- **EXTRACTED TEXT**:

According to Dr. Ian Kerner, it’s not uncommon for couples to veer apart in the way of sex and intimacy in the context of a long-term commitment. Kerner is a nationally recognized psychotherapist and author of several best-selling books about sexuality and relationships, including She Comes First: The Thinking Man’s Guide To Pleasuring Your Partner. Differing levels of desire, he says, is one of the most common problems he encounters in his practice. Among other things, the various demands of life make it hard for many couples to stay in sync sexually and, often, the solution is to prioritize the relationship more and carve out time for spontaneous desire.

Fatherly spoke to Kerner about why couples can fall out of sync sexually and how couples can work their way back into a happy and healthy sexual routine.

How often do you encounter issues with libido your practice?

Certainly, especially among heterosexual couples, mismatched libido or discrepancy in desire is amongst the most common issue that I see, if not the most common.

Why is it so common? What are some factors that may contribute to discrepancies in desire?

As you move through a long-term relationship, what it means to be together in the context of the lifestyle really changes. Often, it becomes less about the two of you and about building a system together that involves friends, family, having kids, balancing jobs, thinking about future goals, and so on.

- **DATASET EXTRACT**:

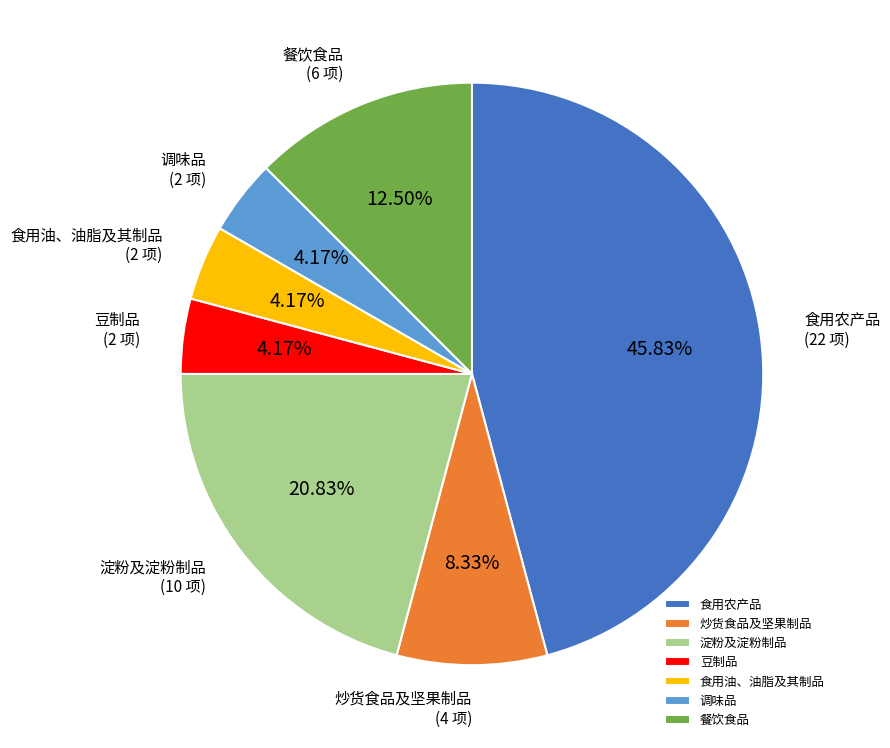

What portion of the pie excludes 食用油、油脂及其制品?

95.8%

- **PROBLEM DESCRIPTION**:
Give back the stretch from "How often do" through "the most common." in the interview on couples and sexual desire, changing "libido" to "sex drive" wherever it occurs.

- **SOLUTION TO THE EXERCISE**:
How often do you encounter issues with sex drive your practice?

Certainly, especially among heterosexual couples, mismatched sex drive or discrepancy in desire is amongst the most common issue that I see, if not the most common.